This year's Edinburgh Fringe Podcast might be cursed. Today we checked the desk for buzz and for stereo and for Dalek voice synthesisers and all was OK. But the recording got disrupted by workmen cutting through cables in the road outside. I would have been super dumb not to have had a back up, and luckily that worked, but to begin with the Tascam wouldn't sync with my computers. I mean have upset God or something? Is this what happens when you dare to question Stewart Lee? If I end up falling off a bridge this year in Edinburgh it was not suicide. Repeat it was NOT suicide.
I was glad to get an observation into the podcast that had struck me as I walked down there. Every day I pass the little statue to Greyfriars Bobby outside the Greyfriars Bobby pub, near the Greyfriars Bobby tourist shops. Tourist crowd round taking photos of the statue, which is dedicated to a tiny terrier who supposedly
sat on his master's grave for 14 years in the 19th Century (though there is a suggestion it was a story made up by local businessmen to increase tourist trade- if so it has worked). A hundred and forty years on the dog and the statue are still venerated. And today I thought however good a Fringe any comedian has, however many five star awards or prizes they win, in 140 years time no one will remember them, but they will still remember this tiny dog who probably didn't even exist. However big you think you are you are not as important as a long dead non-existent dog who didn't even actually do anything except sit on a grave. It puts it into some kind of perspective.
Maybe one day there will be a statue to Andy Murray in the city and a story about him sitting on the grave of his master will be invented to bring in the tourists. I watched him winning Olympic Gold as I cycled on an exercise bike at the gym. He was impressive, but not as impressive as me - I was on that bloody thing for over 36 minutes. I should look into whether there is an Olympic event for the person who can cycle on an exercise bike for the longest without stopping, cos I think I am in with a shot of that one. Do you want another gold or not Team GB? Well get on the bloody phone. I have some kind of static cycling stamina. I don't think anyone in the world can beat me. Plus I don't take drugs - except some magic mushrooms in Glastonbury once, but we don't need to tell anyone about that.

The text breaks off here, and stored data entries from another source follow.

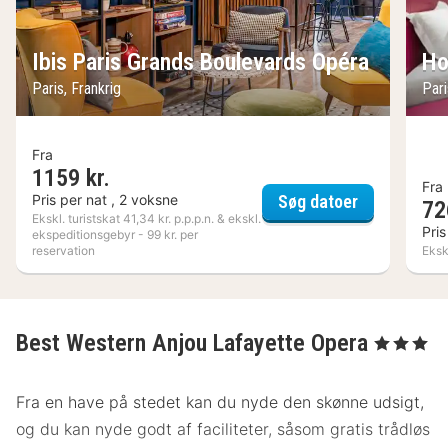
Ibis Paris Grands Boulevards Opéra
Ho
Paris, Frankrig
Pari
Fra
1159 kr.
Fra
Ibis Paris G
Pris per nat , 2 voksne
Søg datoer
72
Ekskl. turistskat 41,34 kr. p.p.p.n. & ekskl.
Pris
ekspeditionsgebyr - 99 kr. per
reservation
Ekskl
Best Western Anjou Lafayette Opera
, 3 Stjerner
Fra en have på stedet kan du nyde den skønne udsigt,
og du kan nyde godt af faciliteter, såsom gratis trådløs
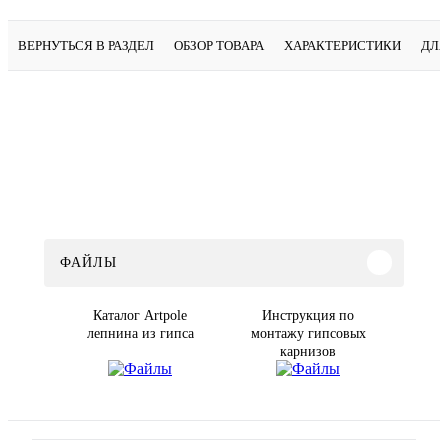
ВЕРНУТЬСЯ В РАЗДЕЛ
ОБЗОР ТОВАРА
ХАРАКТЕРИСТИКИ
ДЛЯ
ФАЙЛЫ
Каталог Artpole
Инструкция по
лепнина из гипса
монтажу гипсовых
карнизов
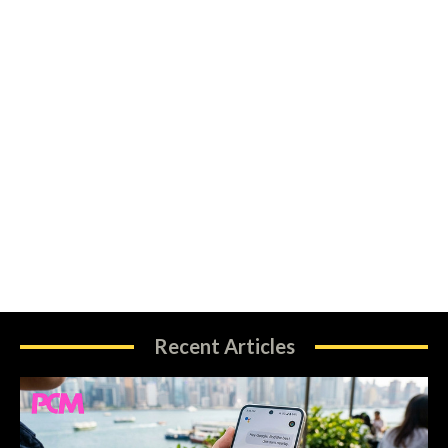
Recent Articles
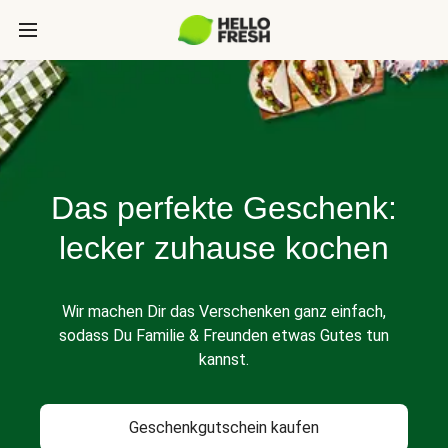
Das perfekte Geschenk:
lecker zuhause kochen
Wir machen Dir das Verschenken ganz einfach,
sodass Du Familie & Freunden etwas Gutes tun
kannst.
Geschenkgutschein kaufen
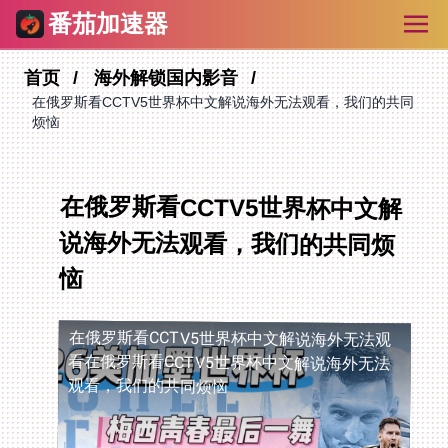
番茄加速器
首页
海外解锁国内影音
在俄罗斯看CCTV5世界杯中文解说海外无法观看，我们的共同
烦恼
在俄罗斯看CCTV5世界杯中文解
说海外无法观看，我们的共同烦
恼
在俄罗斯看CCTV5世界杯中文解说海外无法观
看
在俄罗斯看CCTV5世界杯中文解说海外无法
观看，我们的共同烦恼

The Talking Cock show crowd was predictably small, as it usually is on the first Sunday (as cheaper ticket deals are in operation on most of the days around it), but the people who came were lovely and I had my favourite show yet. Also there weren't loads of people singing and shouting outside. It was raining and the 100 metre final wasn't until later. But I was quite disappointed to discover that the bar at the Udderbelly actually has TV screens showing the Olympics right outside the venue. Maybe Stewart Lee isn't the idiot that I am jealously trying to portray him as. It's one thing having a meeting area bang outside my inflatable venue - I can cope with the buzz of talking and occasional shouting coming through the thin walls - but to encourage people to watch sport there seems counter-productive in many ways. It's disruptive to the shows, but also gives punters an option of something else to do other than see a show. Who knows, maybe some people were thinking of coming to Talking Cock and then saw the TV was on and decided to watch the Olympics? This did seem to be a way to attempt to cash in on the Olympics, by selling drinks to punters rather than encouraging them to buy tickets. And to do this right outside a venue so one of the shows is continually interrupted is pretty cynical and unprofessional.
The venue itself is fun to play whether full or a quarter full like it was tonight, but it's more fun when there's no external noise. And it does seem to be a shame if a venue is more concerned with selling drinks than selling tickets. Maybe next year we can do away with the inconvenient performance aspect of the Fringe and turn it into the celebration of drinking and sport that we all know everyone really wants it to be. I can play snooker against myself in Bristo Square all day, only stopping to amaze people with feats of endurance on the exercise bike.